Our gybing technique was improving. The first gybe had been done in the dark with just one pole and had involved a lot of running around. By now we were getting the two-pole gybe method well tuned. We had decided to go outside Arklow Bank, which is narrow but extends a long way parallel to the coast. Albatross and Russ were just behind us apparently waiting to see which way we would go. It was a pleasure to gybe and pull away from them as we turned offshore just after the Lanby at the southern end of the bank. It was surprising to see Grey Girl (another of our competitors who had been ahead of us) heading towards the bank after us.
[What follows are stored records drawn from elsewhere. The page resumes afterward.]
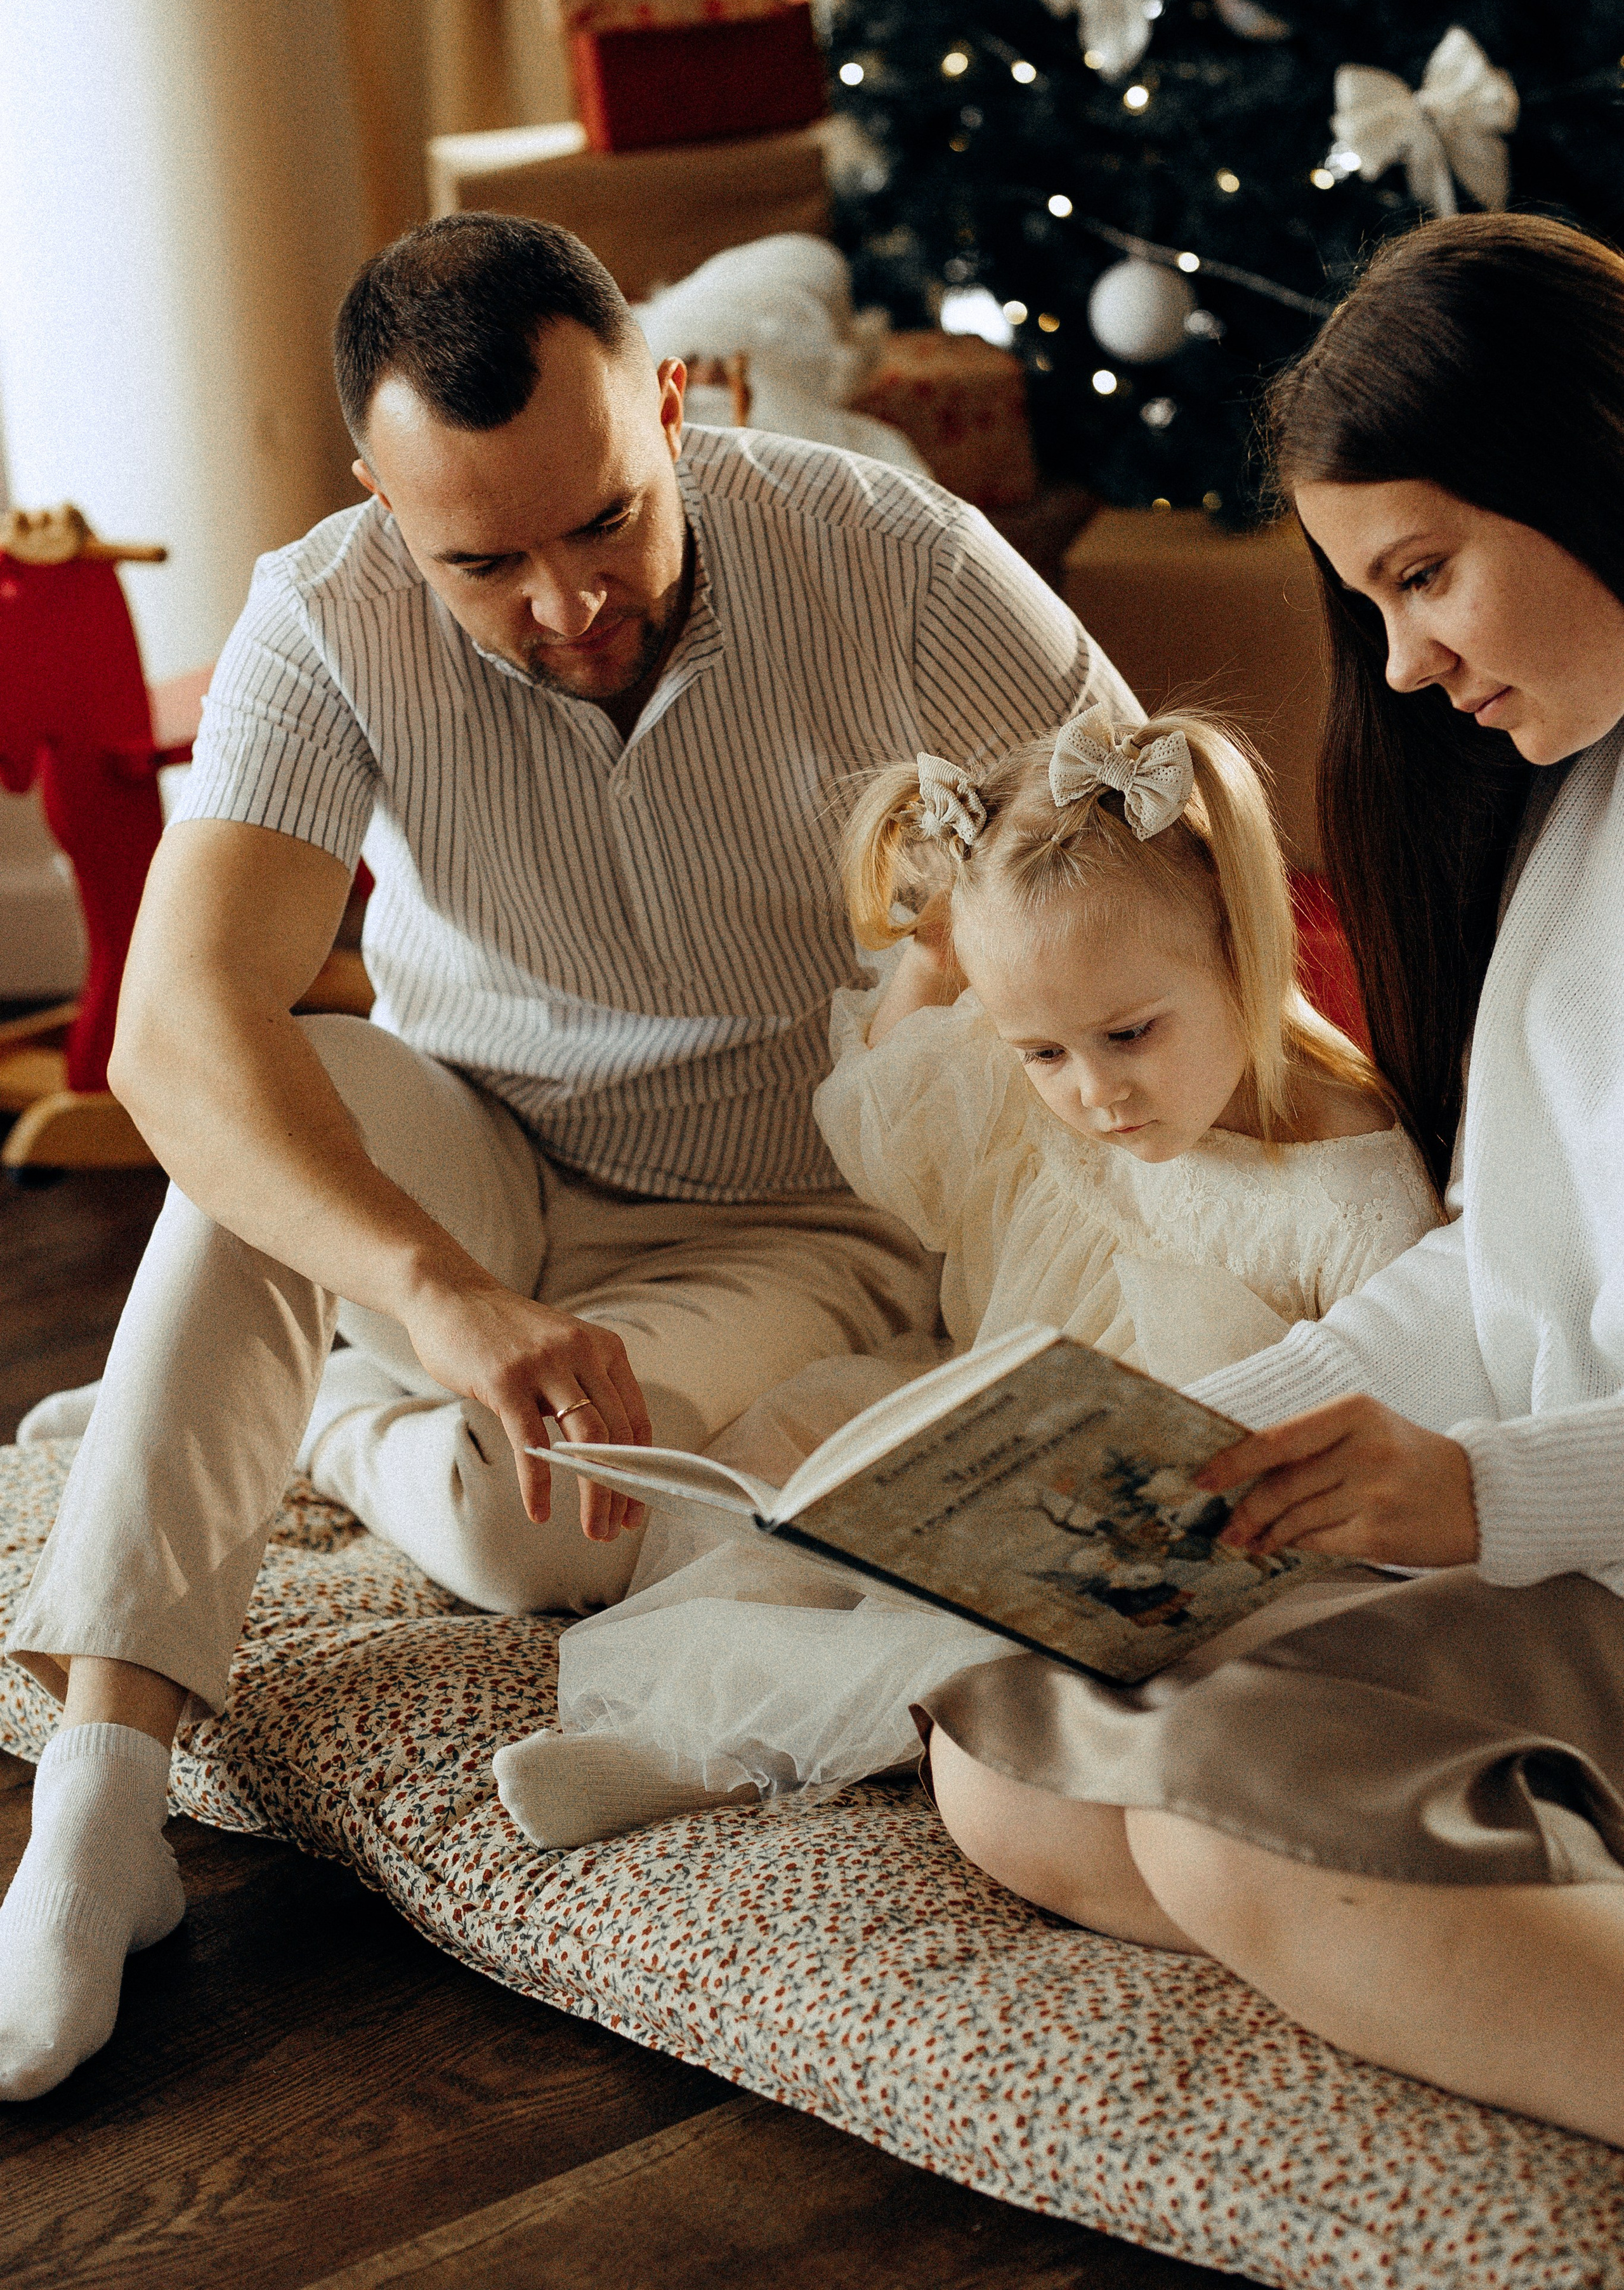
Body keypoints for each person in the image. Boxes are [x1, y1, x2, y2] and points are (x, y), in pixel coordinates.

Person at [0, 213, 1136, 2101]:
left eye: (604, 517)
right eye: (485, 561)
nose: (567, 600)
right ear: (377, 497)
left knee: (542, 1534)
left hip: (794, 1211)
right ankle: (104, 1806)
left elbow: (1149, 843)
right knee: (249, 1104)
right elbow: (174, 1031)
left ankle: (314, 1422)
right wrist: (440, 1292)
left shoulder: (897, 555)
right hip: (479, 1152)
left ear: (668, 405)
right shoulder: (324, 610)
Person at [920, 211, 1624, 2151]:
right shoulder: (1573, 804)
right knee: (1011, 1749)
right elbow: (1505, 1279)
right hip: (1562, 1537)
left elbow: (1514, 1407)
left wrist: (1483, 1495)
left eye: (1427, 576)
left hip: (1584, 1537)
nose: (1403, 667)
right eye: (1369, 600)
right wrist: (1171, 1450)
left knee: (1229, 1822)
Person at [491, 706, 1436, 1852]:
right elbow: (895, 1134)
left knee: (980, 1639)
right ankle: (682, 1712)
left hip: (1165, 1535)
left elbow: (1405, 1420)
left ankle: (713, 1758)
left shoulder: (1349, 1185)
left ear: (1246, 946)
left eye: (1131, 1035)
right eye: (1043, 1052)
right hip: (992, 1420)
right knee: (790, 1463)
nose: (1092, 1092)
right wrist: (934, 962)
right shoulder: (1043, 1058)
Making good speed now, though not heading straight for our destination in order to stay on a broad reach, we approached Master Builder the OYC ketch, which was leading the non-spinnaker fore-and-aft rig classes. We had a leisurely dinner staying parallel to her a few hundred yards away. Then with the meal finished we decided to get sailing properly again, and pulled away. It pleased all aboard to hear that we were second in our class on this second evening of the race.
Night was soon upon us and since the wind was still light we decided to leave the big spinnaker up. We sailed superbly all night long, once seeing a lighthouse near Holyhead, and once being surprised to identify a Polaris submarine on the surface crossing our bows about a mile ahead.
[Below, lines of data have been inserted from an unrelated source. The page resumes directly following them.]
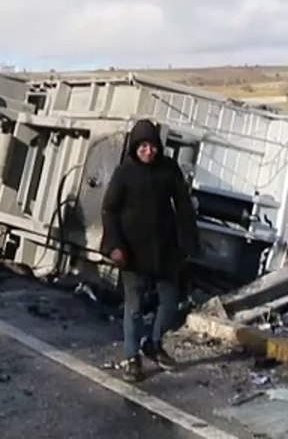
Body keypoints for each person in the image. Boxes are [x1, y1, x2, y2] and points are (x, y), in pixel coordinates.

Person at [100, 118, 198, 381]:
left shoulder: (168, 170)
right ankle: (132, 357)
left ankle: (153, 343)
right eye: (142, 146)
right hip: (132, 253)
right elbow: (109, 209)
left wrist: (188, 242)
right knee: (133, 308)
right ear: (135, 148)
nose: (148, 151)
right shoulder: (124, 173)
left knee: (169, 302)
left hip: (165, 250)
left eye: (152, 146)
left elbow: (183, 205)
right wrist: (114, 246)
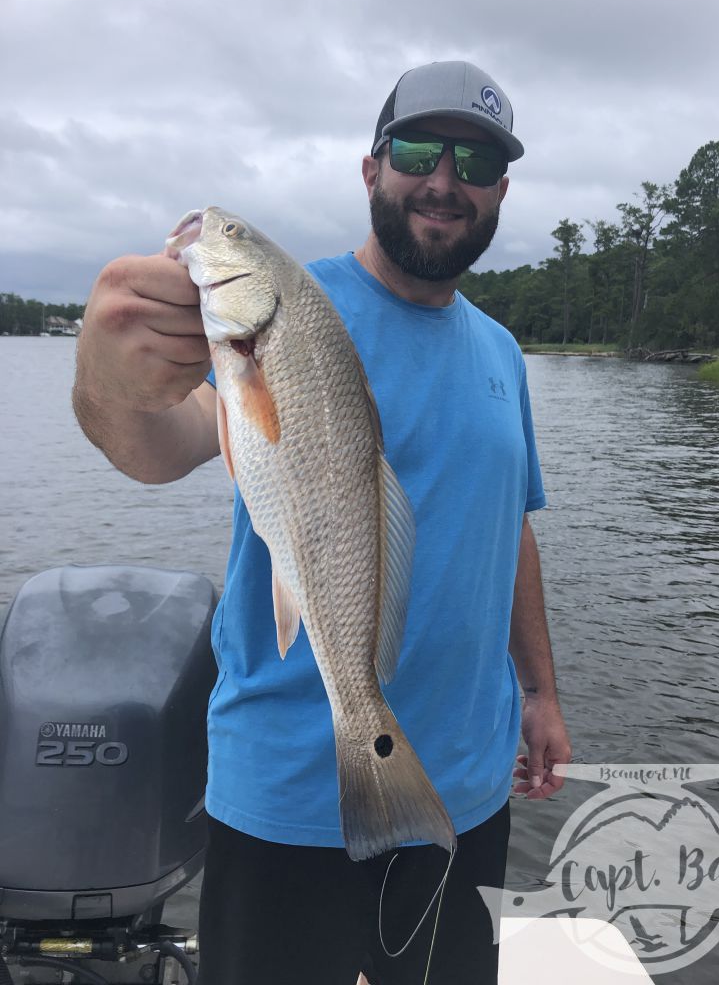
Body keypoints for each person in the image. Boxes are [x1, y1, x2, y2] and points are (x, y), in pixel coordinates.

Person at [73, 60, 572, 985]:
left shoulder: (502, 349)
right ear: (372, 166)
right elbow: (157, 444)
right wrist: (107, 379)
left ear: (502, 190)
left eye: (475, 164)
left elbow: (513, 529)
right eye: (420, 152)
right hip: (286, 795)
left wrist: (540, 692)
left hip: (465, 790)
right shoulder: (284, 318)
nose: (444, 181)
By morning we were approaching the Isle of Man and we gybed to head towards Belfast, our destination. In the latter part of the night there had been a little more breeze – enough to raise a slight swell, which was now broadside on to us. With insufficient breeze to keep the sails filled, Marabu started to roll a little. As we were thinking about breakfast, Steve brought the news from forward that the spinnaker was splitting. We immediately surged forward and brought the sail down, but the damage was already done. The tear had started at a small nick, and in these rolly windless conditions had extended itself, unnoticed at first and then at frightening speed, the whole width of the sail.
Even with the full mainsail, mizzen staysail and mizzen we still sorely needed a large forward downwind sail to steady us and keep us moving. The medium-sized light spinnaker seemed the obvious choice even though it was an unknown quantity. We prepared it and hoisted it. At first it seemed to be doing its job well, even though its material was very light and the head of the sail had been repaired with misshapen patches of many different colours. We had managed to sit down in the cockpit with a well-deserved bowl of porridge when news from forward came that the spinnaker had blown its head out. This was depressing but it did not come as a great surprise.
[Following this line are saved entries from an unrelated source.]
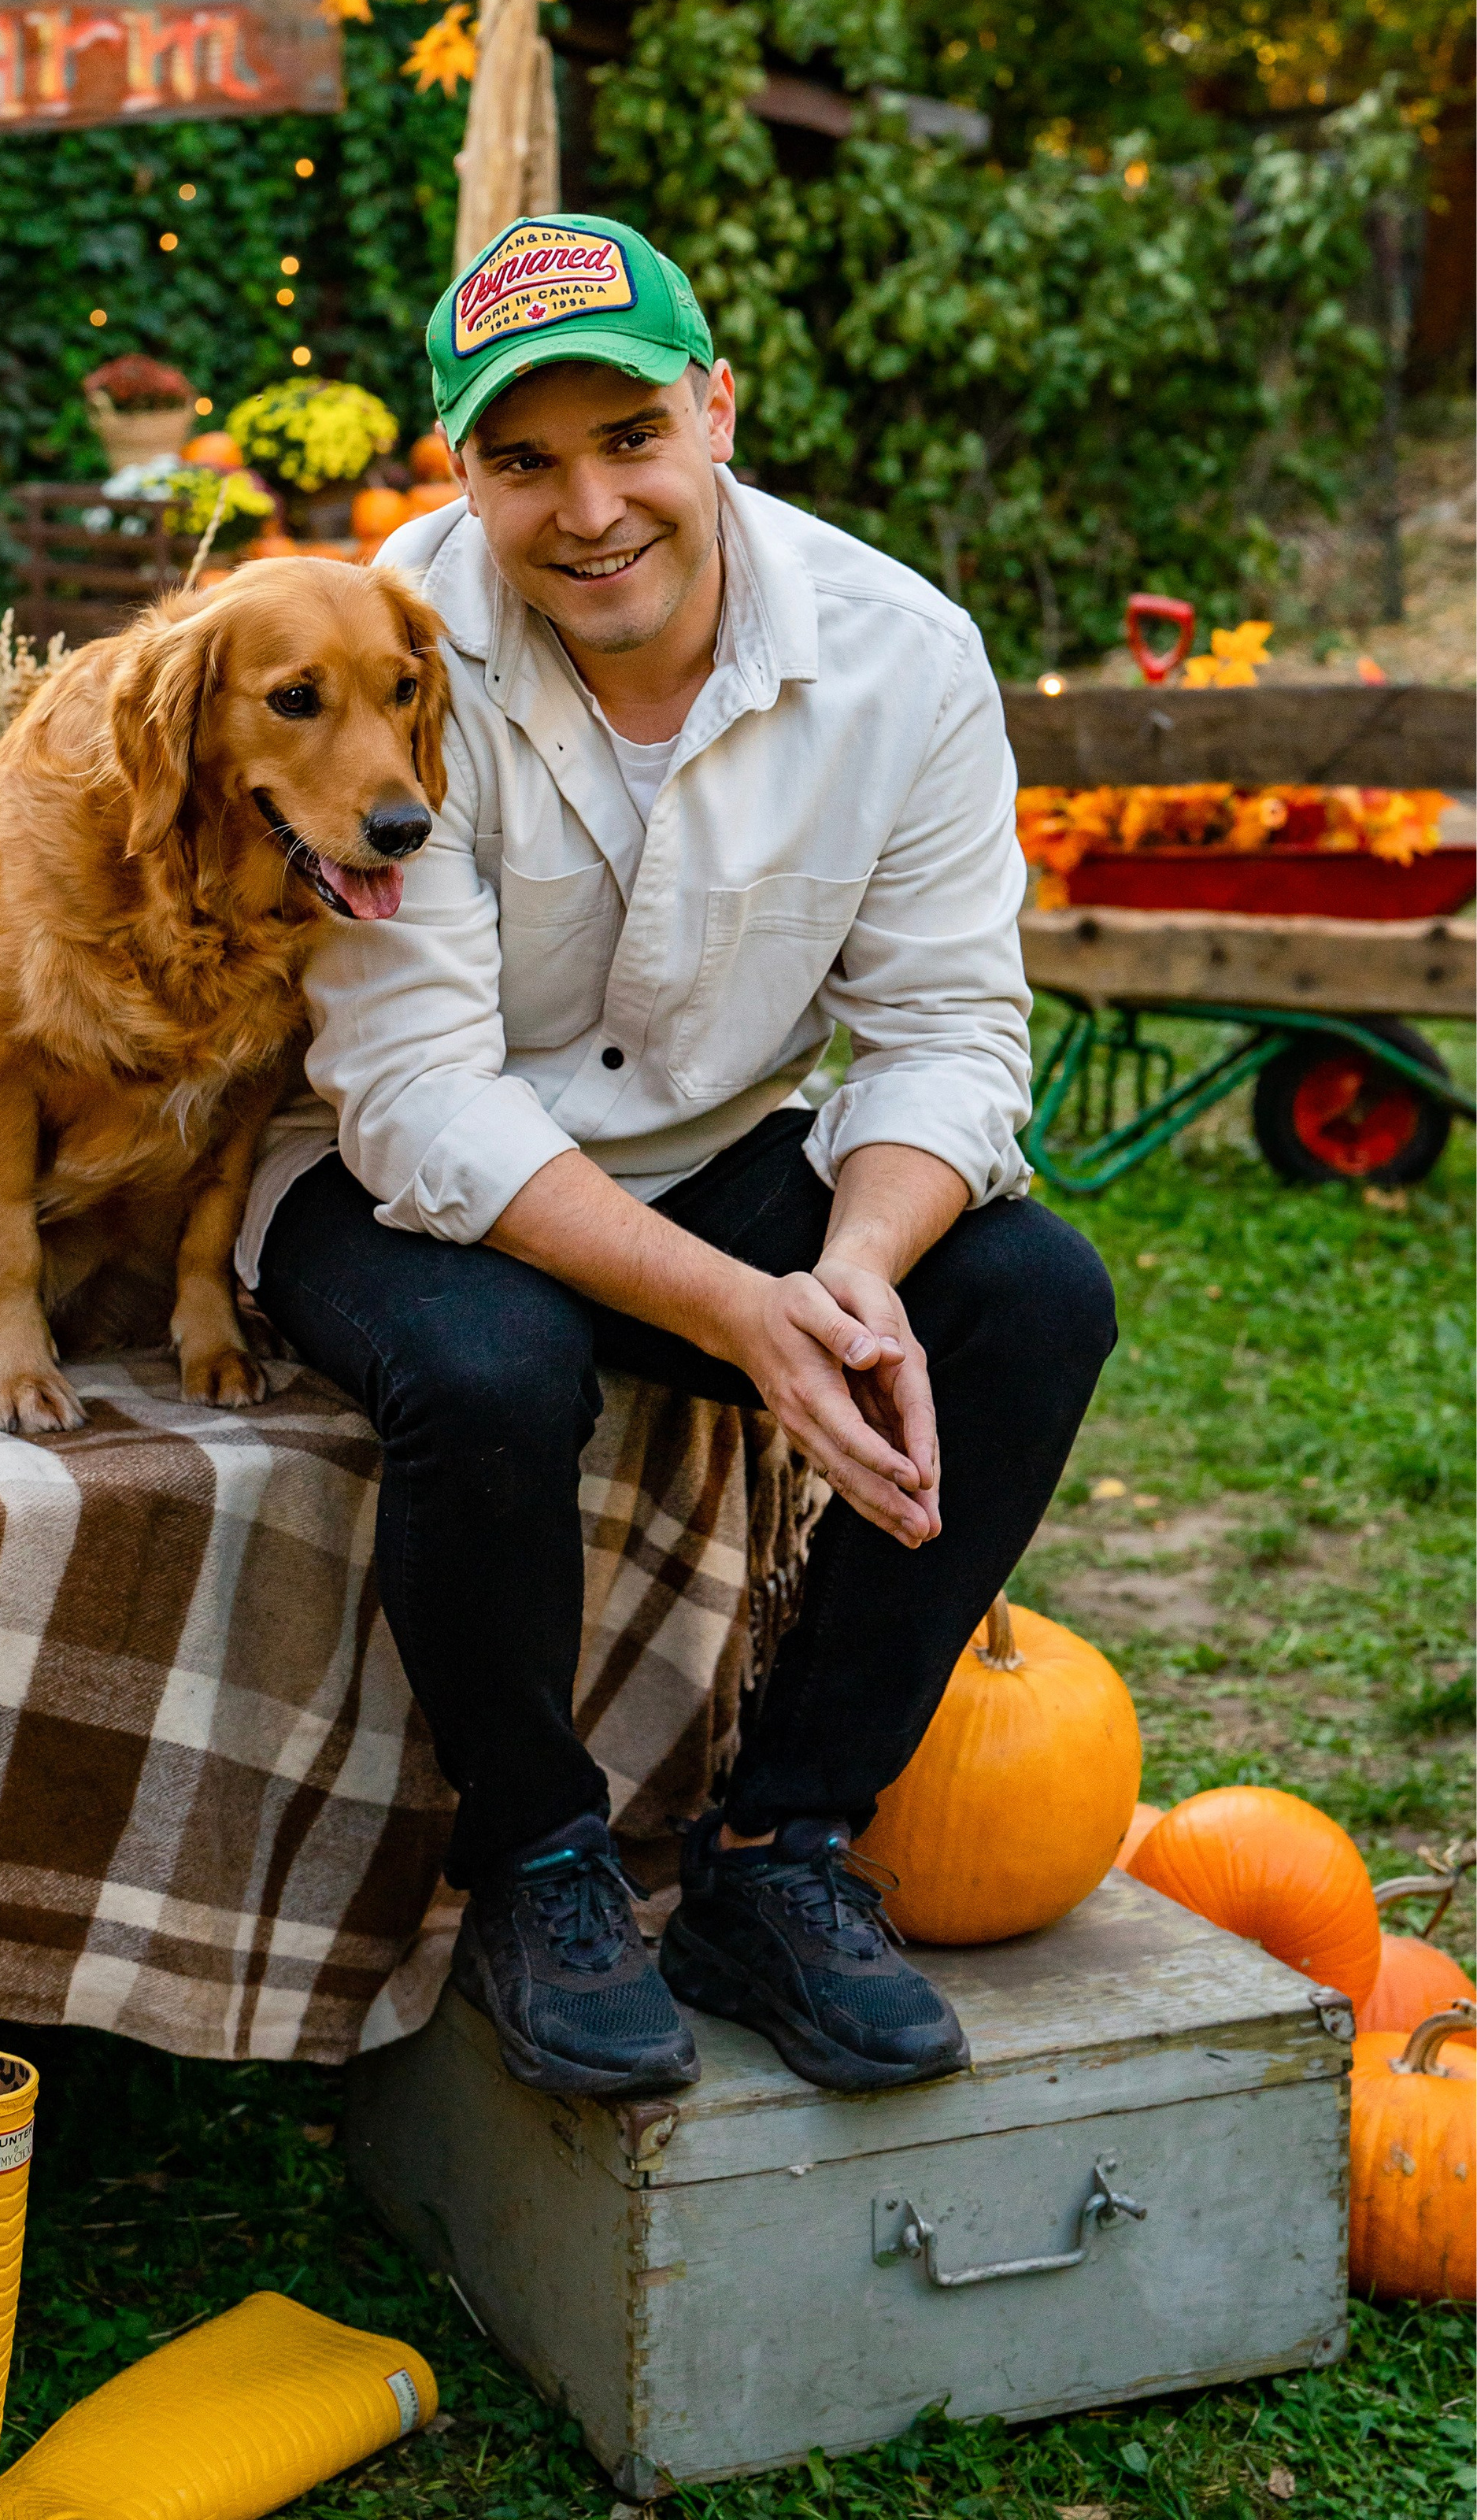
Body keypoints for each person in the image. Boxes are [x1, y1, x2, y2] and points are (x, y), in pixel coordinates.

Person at [246, 213, 1116, 2104]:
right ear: (458, 471)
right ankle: (538, 1856)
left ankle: (776, 1854)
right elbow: (413, 1092)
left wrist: (854, 1274)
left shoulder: (900, 662)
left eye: (627, 435)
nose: (585, 507)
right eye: (520, 459)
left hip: (713, 1146)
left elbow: (951, 1032)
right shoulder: (402, 651)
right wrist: (738, 1312)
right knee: (492, 1365)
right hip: (389, 1170)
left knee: (1029, 1296)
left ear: (717, 410)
After bringing down the pieces it didn’t take us long to decide to return to the trusted heavy spinnaker of our first night. This we did, and as we turned back to our half-eaten porridge, we noticed an old repair right across its middle. The repair had been made with sticky tape and not stitched and to our dismay, it was coming apart. Before we had managed to get it down, the sail had split along the previous tear right across its middle. Now this was really depressing. We had torn all three spinnakers in less than an hour in ideal spinnaker conditions. So we had to find some other sails.
For the rest of the day we sailed using what sails we could, gently downwind towards Belfast Lough. The sea was not so busy now. During the whole day we only spotted two of our competitors. We crossed the finishing line off Mew Island light at 17:45 that evening. The whole distance of 248 miles we had completed in just under 48 hours. Tying up for the night at Bangor we saw with some disappointment that some of our immediate competitors had got in before us. But this was a handicap race with complicated method of rating with allowances given even for the age of the vessel.
When the final results were published we were 9th out of 24 in our class. A creditable performance we thought, and better than anyone could remember a 100-square metre having done in the history of the Cutty Sark Tall Ships Races.